Mein Körper wird immer aufgeregter. Ich versuche mich abzuregen. Ich lese ein Buch, spiel Klavier oder rufe einen Bekannten an. Aber während ich etwas anderes tue, driften meine Gedanken immer wieder ab. Ach, es wäre doch so schön, wenn die Unruhe sofort weggehen könnte. Sie ist kaum noch auszuhalten.

Irgendwann kann ich nicht mehr. Ich halte inne mit dem Klavierspiel, Lesen, ich breche das Telefongespräch ab. Mir kommen Tränen. Mein Zustand macht mich traurig. Selbstmitleid? Mit den Tränen kommt ein wenig Erleichterung. Aber nur kurz. Meine Versuche, mich weiter abzulenken, scheitern. Ich zittere, atme ganz flach. Versuche, mich körperlich zu beruhigen, aber das gelingt mir immer weniger.

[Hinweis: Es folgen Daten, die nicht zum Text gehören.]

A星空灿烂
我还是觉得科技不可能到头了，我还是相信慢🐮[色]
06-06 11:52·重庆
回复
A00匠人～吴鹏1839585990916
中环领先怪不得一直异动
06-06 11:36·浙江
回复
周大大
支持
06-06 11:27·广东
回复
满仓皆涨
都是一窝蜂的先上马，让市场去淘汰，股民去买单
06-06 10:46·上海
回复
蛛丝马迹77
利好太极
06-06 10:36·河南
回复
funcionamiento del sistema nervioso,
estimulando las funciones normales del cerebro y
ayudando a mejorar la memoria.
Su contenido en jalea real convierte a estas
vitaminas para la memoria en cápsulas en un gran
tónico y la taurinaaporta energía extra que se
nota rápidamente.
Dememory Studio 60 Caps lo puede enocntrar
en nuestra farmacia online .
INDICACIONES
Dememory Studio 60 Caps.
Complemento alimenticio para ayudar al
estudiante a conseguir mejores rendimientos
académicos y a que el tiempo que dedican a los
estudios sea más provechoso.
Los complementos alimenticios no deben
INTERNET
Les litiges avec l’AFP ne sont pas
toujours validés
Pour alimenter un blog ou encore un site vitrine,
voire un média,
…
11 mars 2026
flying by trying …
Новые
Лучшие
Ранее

Das Elend kann ich nur beenden, indem ich Dich erreiche. Soll ich Dich noch mal anrufen? Wenn ich Dich erreiche, dann ist alles wieder gut. Wenn nicht, dann wird alles umso schlimmer. Kann ich das Risiko auf mich nehmen? Zusätzlich zu allem sieht es ja auch noch völlig bescheuert aus, wenn ich so oft versuche, Dich anzurufen. Aber der Schmerz ist zu groß, ich versuche es.

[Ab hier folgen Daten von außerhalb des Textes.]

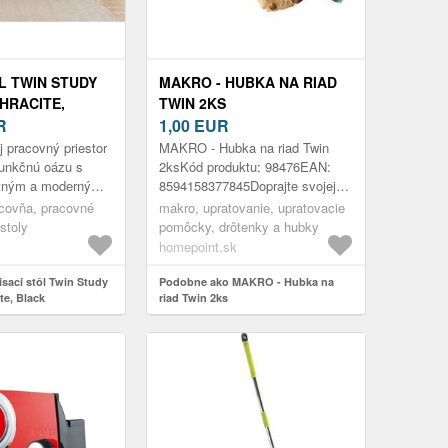
L TWIN STUDY
MAKRO - HUBKA NA RIAD
THRACITE,
TWIN 2KS
R
1,00
EUR
 pracovný priestor
MAKRO - Hubka na riad Twin
funkčnú oázu s
2ksKód produktu: 98476EAN:
ntným a moderným
8594158377845Doprajte svojej
lom. Tento stôl je
kuchyni praktickosť a efektívnosť
acovňa, pracovné
makro, upratovanie, upratovacie
100 % melamínov...
pri umývaní riadu. Sada dvoch ...
 stoly
pomôcky, drôtenky a hubky
homepoint.sk
sací stôl Twin Study
Podobne ako MAKRO - Hubka na
te, Black
riad Twin 2ks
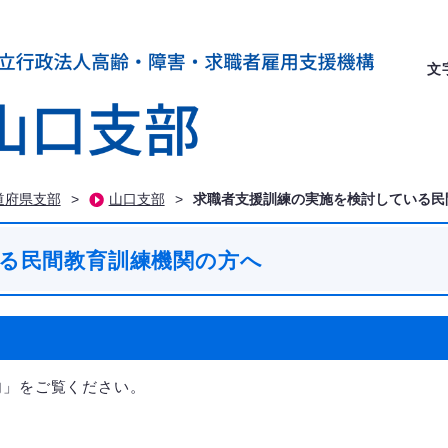
文
道府県支部
>
山口支部
>
求職者支援訓練の実施を検討している民
る民間教育訓練機関の方へ
」をご覧ください。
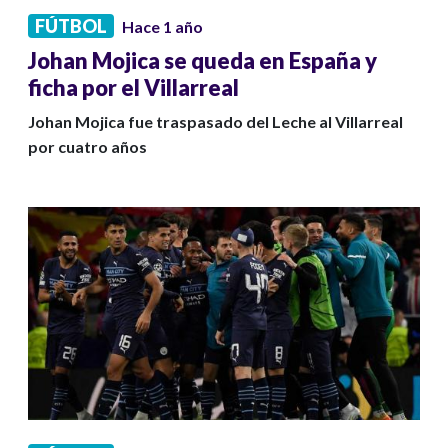
FÚTBOL
Hace 1 año
Johan Mojica se queda en España y
ficha por el Villarreal
Johan Mojica fue traspasado del Leche al Villarreal
por cuatro años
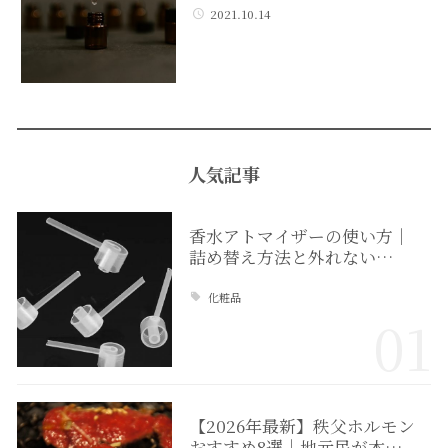
2021.10.14
人気記事
香水アトマイザーの使い方｜
詰め替え方法と外れない…
化粧品
01
【2026年最新】秩父ホルモン
おすすめ8選｜地元民が本…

Und Du bist immer noch nicht zu sprechen. Die Angst trifft mich wie eine Faust von unten durch den Bauch in mein Herz. Ich zittere so sehr, ich kann gar nichts mehr tun. Das Blut rauscht laut in meinem Kopf. Ich muss mich beruhigen, ich muss mich beruhigen. Ich lege mich hin. Es dreht sich alles. Ich weine. Ich kriege keine Luft mehr. Jetzt bloß kein Anruf des falschen Menschen. Kein Kunde, bloß nicht. Ich überlebe nur, ich funktioniere nicht. Ich schwebe halb tot, halte die Luft an bis die Angst vorbei ist, aber sie geht nicht weg.

Die Zeit rauscht ohne jegliches Maß an mir vorbei. Irgendwann klingelt das Telefon und Du bist dran. Der schwere Brocken fällt von meiner Brust. Langsam kommt wieder mehr Luft in meine Lungen, aber ich bin noch ganz atemlos. Du fragst mich, was los ist, ob ich gerannt sei. Jaja, das ist der Grund.

Bisher ist es immer gut gegangen. Irgendwann hast Du angerufen. Was aber, wenn Du das eines Tages nicht mehr tust?

  1. Dann findet deine Angst durch was anderes linderung

  2. Wie Engelchen und Teufelchen in einer Brust. Ein Hin und Her.
    Ich rate dir jetzt mal nichts. Ist nicht opportun.